Lost as it is in a never-never land between power and weakness the only
thing today’s EU will generate will be more crises.
This reality was
implicit in Italian Prime Minister Enrico Letta remarks warning that European
leaders have underestimated the likelihood of a British exit from the EU. Indeed, he said, “It’s a huge risk...we have
to prepare a discussion on trying to prevent this risk”. What Mr Letta has bravely done is in fact to confirm
that the British Question is in fact THE European Question. With that admission maybe just maybe we can
move towards an equitable political settlement that re-injects fairness and legitimacy
into the EU and at the same time protects the democratic rights of all
Europeans.
However, the problem as
usual is dogma of the Brussels elite. After
my last blog, The Balance of Incompetents, I was harangued by a Brussels
insider who told me that, “the job of the analyst is surely to dig deeper
rather than hold up a flattering mirror to the rabble”. Rabble?
Is that how much of the Brussels-elite see Europe’s people?
The central tenet of
this dogma is that in the twenty-first century the European nation-state is too
small to make its way in the world. Critically, the argument does not define
what is meant by ‘small’. If power is a
combination of economic and military might then according to the CIA World
Factbook (it must be right then) four European states are in the world’s top
ten power states. Indeed, the arguments’
proponents seem to allude to size being defined by the extent of territory
and/or population size. If that is the
case then it is not an argument that can be made. Behind the façade large parts of China, India
and Russia are virtually ungovernable.
Indeed, it is precisely the ungovernability of the EU that created the
Eurozone disaster.
Implicit in Sgr Letta’s
remarks are two immediate fundamental questions that urgently need resolution; who or what is in charge
of the Eurozone and can an equitable political relationship exist between those
in the Eurozone and those not? This is
particularly important if this divide is to become permanent. If the British were not so self-obsessed they
would make their argument on that issue of principle rather than simply one of
cost. Indeed, whilst Sgr Letta, who is
an EU-believer, calls for more Europe he is honest enough to admit that there
is a “legitimacy crisis” in the EU today as typified by my Brussels ‘friend’.
There is something else
that is fascinating about Sgr Letta’s remarks.
When he talks of more Europe, i.e. deeper European integration, he
really means a strange hybrid form of governance that somehow combines both
more power to Brussels and a balance of power between EU member-states. One sees that in Chancellor Merkel’s remarks;
embed German power within a Berlin-friendly EU and enshrine German power at the
top of it. This is a perfectly
legitimate political aim for any country but it also mask THE most fundamental question Europeans must confront – who decides,
what, when and how?
Clearly, the blind
drive towards ‘ever closer union’ seems to have reached its zenith. Sgr Letta implies that, as does Dutch Foreign
Minister Timmermans. Even Chancellor Merkel
is cautious given that Germans have no stomach to endlessly pay for the
socialising costs of European integration.

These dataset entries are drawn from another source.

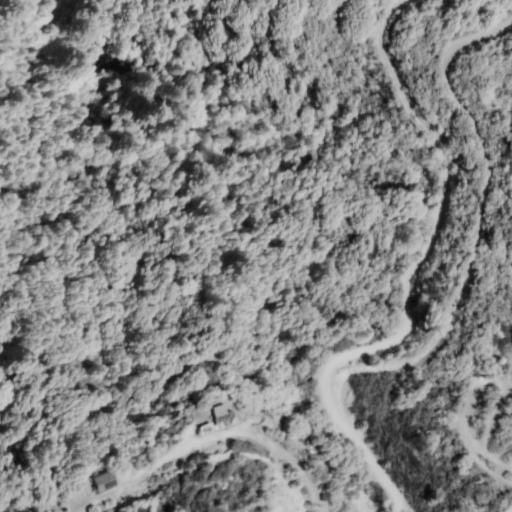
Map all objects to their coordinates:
road: (477, 216)
road: (402, 275)
building: (216, 410)
building: (218, 413)
building: (203, 429)
road: (208, 444)
building: (103, 478)
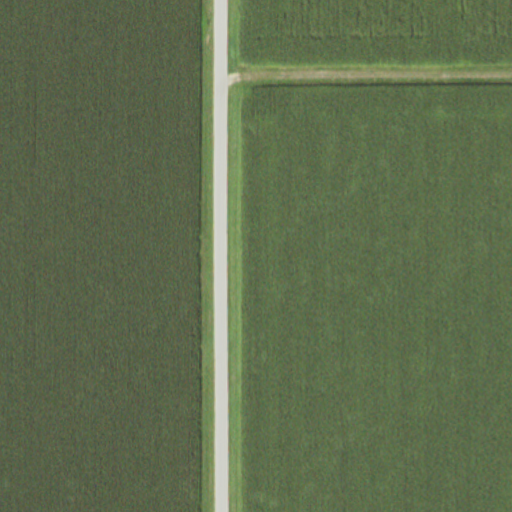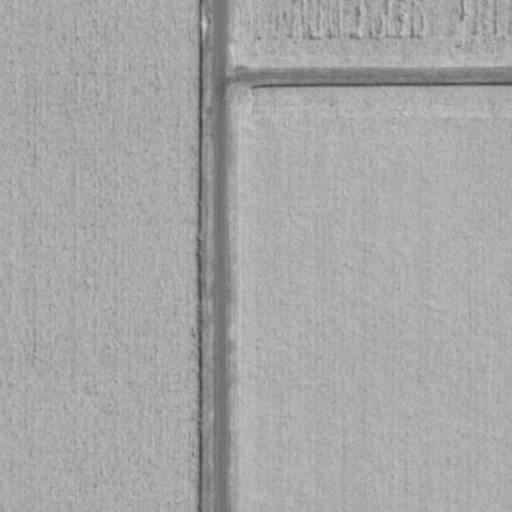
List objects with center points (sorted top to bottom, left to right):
road: (203, 256)
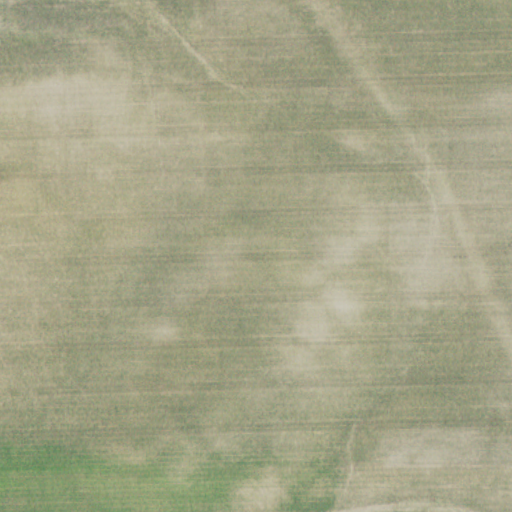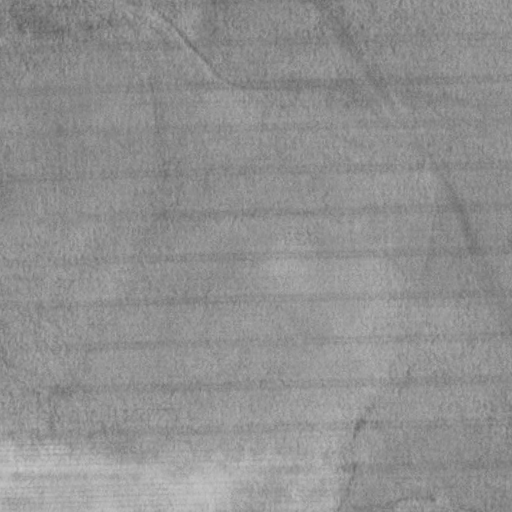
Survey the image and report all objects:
crop: (260, 262)
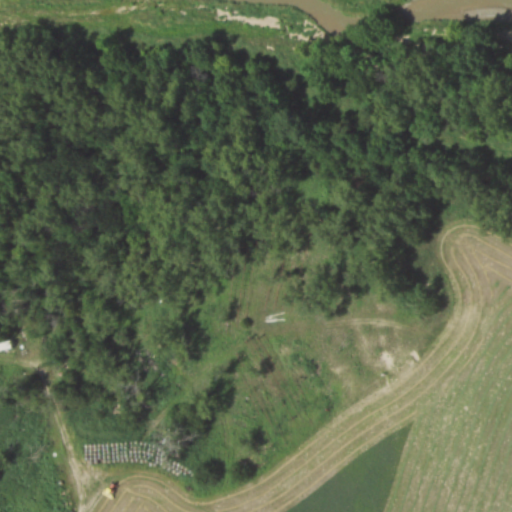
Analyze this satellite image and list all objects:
river: (443, 8)
road: (67, 436)
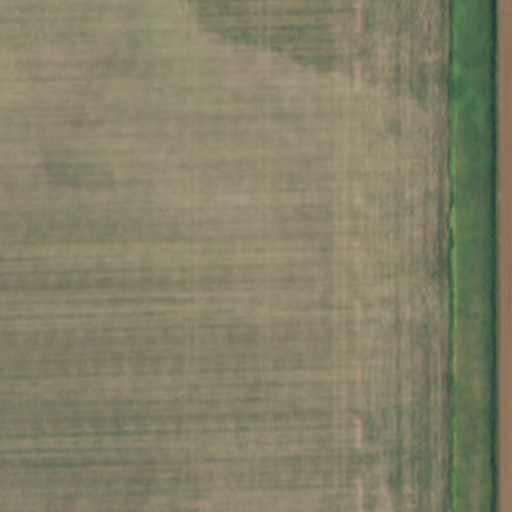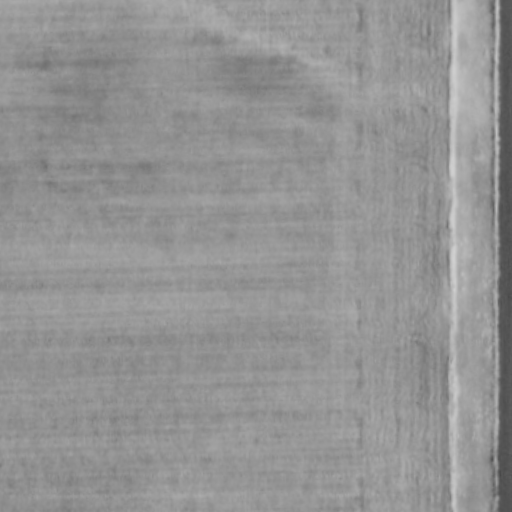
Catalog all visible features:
road: (509, 256)
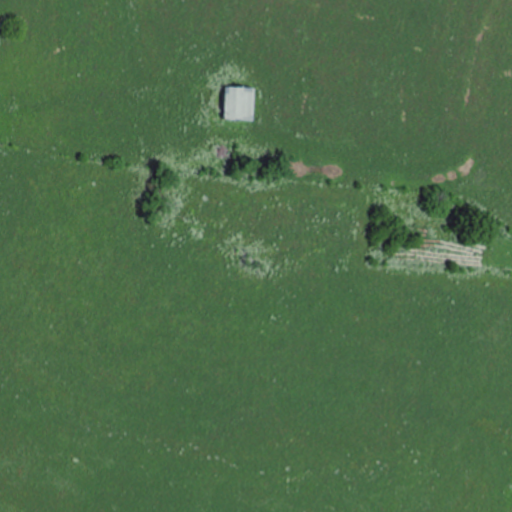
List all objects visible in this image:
road: (149, 45)
building: (242, 104)
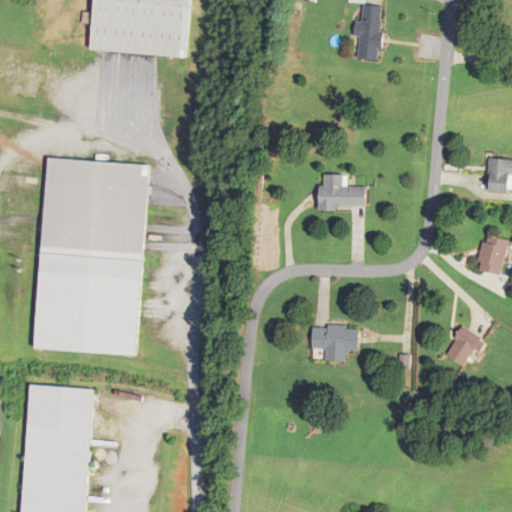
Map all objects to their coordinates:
building: (142, 27)
building: (371, 34)
road: (258, 146)
building: (501, 178)
building: (341, 196)
road: (429, 219)
building: (495, 257)
building: (93, 258)
road: (192, 308)
building: (337, 341)
building: (467, 346)
road: (243, 407)
building: (59, 449)
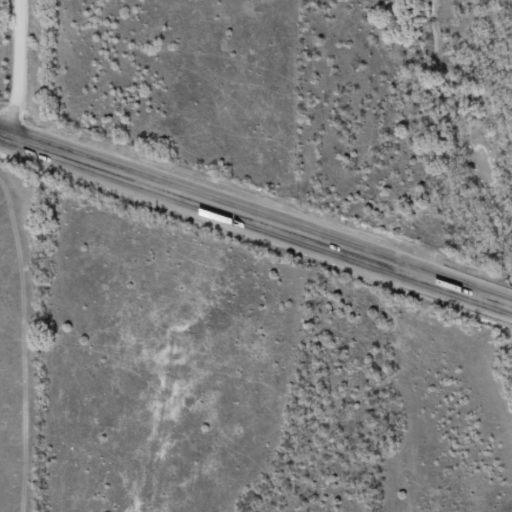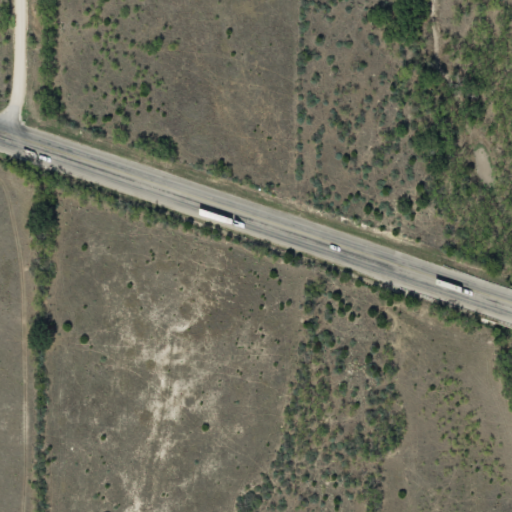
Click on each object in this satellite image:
road: (17, 70)
road: (255, 219)
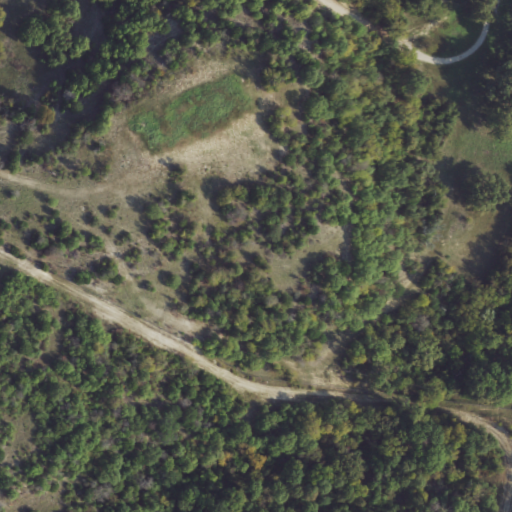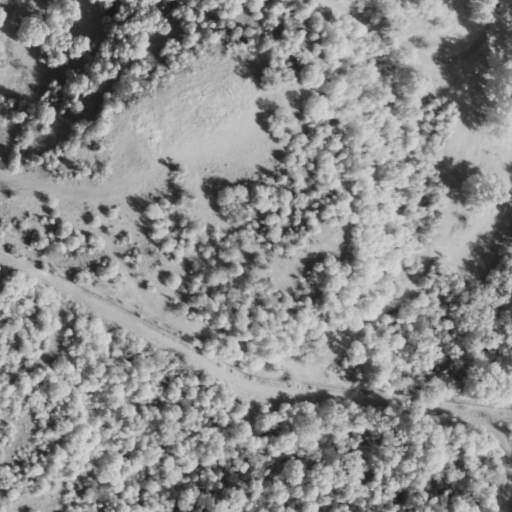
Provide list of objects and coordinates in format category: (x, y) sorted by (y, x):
road: (419, 52)
road: (52, 139)
road: (279, 394)
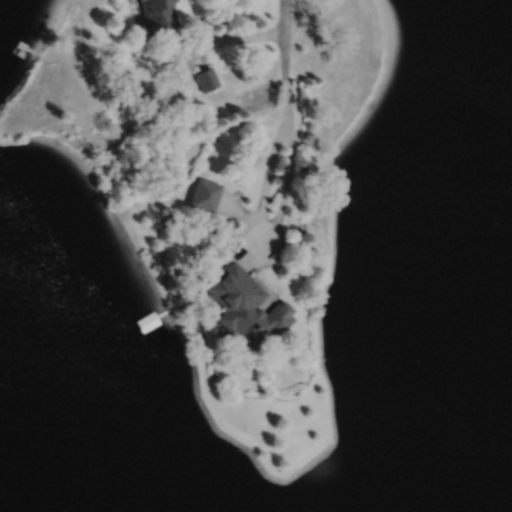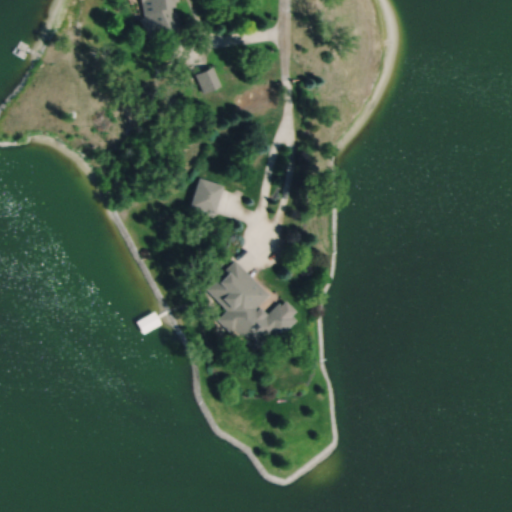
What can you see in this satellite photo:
building: (155, 15)
building: (156, 15)
road: (227, 38)
building: (206, 77)
building: (207, 79)
road: (267, 166)
building: (205, 193)
building: (205, 196)
building: (246, 305)
building: (245, 308)
building: (147, 322)
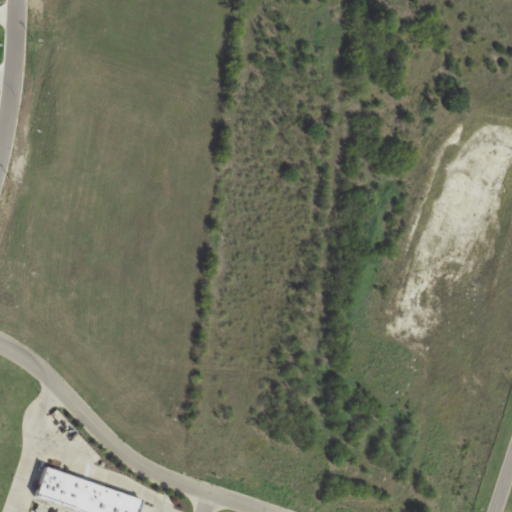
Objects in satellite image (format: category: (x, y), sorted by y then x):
road: (13, 76)
road: (31, 443)
road: (120, 443)
road: (505, 492)
road: (204, 502)
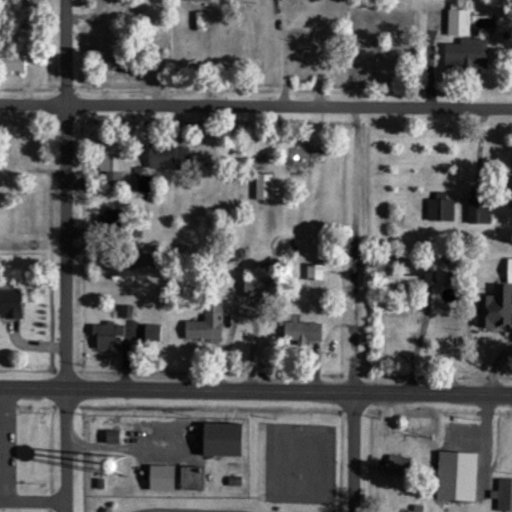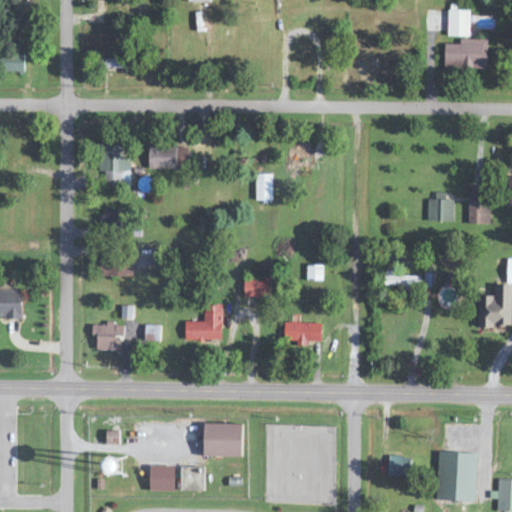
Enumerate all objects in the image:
building: (198, 1)
building: (458, 22)
building: (466, 55)
building: (12, 64)
building: (114, 64)
road: (256, 107)
building: (168, 158)
building: (264, 188)
building: (510, 194)
building: (479, 207)
building: (440, 210)
building: (110, 218)
road: (66, 255)
building: (509, 271)
building: (314, 273)
building: (401, 281)
building: (256, 288)
building: (10, 305)
building: (495, 308)
building: (126, 312)
building: (206, 325)
building: (303, 332)
building: (152, 333)
building: (107, 336)
road: (255, 390)
road: (8, 439)
building: (222, 440)
road: (129, 445)
road: (354, 452)
water tower: (118, 464)
building: (398, 466)
building: (456, 477)
building: (162, 478)
building: (192, 479)
building: (503, 496)
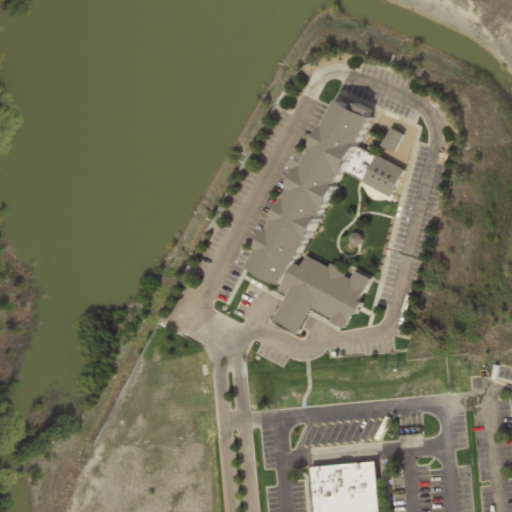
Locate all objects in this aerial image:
building: (393, 139)
building: (324, 219)
building: (323, 220)
building: (356, 238)
road: (240, 430)
road: (449, 461)
road: (282, 466)
building: (347, 487)
building: (350, 490)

However, if that is indeed the case then the EU of today is in the worst
of all political worlds. Far from their
being a federal centre subject to checks and balances imposed by the states it
comprises there is instead a sovereignty black hole at the EU’s core. Member-states may have transferred very large
amounts of state sovereignty to Brussels but the exercise of such power is weak
and uncertain. This renders the EU a
crisis-generator rather than a crisis manager.
Therefore, even a
modest dose of political realism would suggest the need for a new EU treaty. However, rather than handing more power to
Brussels the treaty would take power away from it. At least such a treaty would end the
competition for power between Brussels and the very member-states that created
it.
Clearly, the EU cannot
stay where it is, but as to the future I would not start from here.Grazie signor Letta!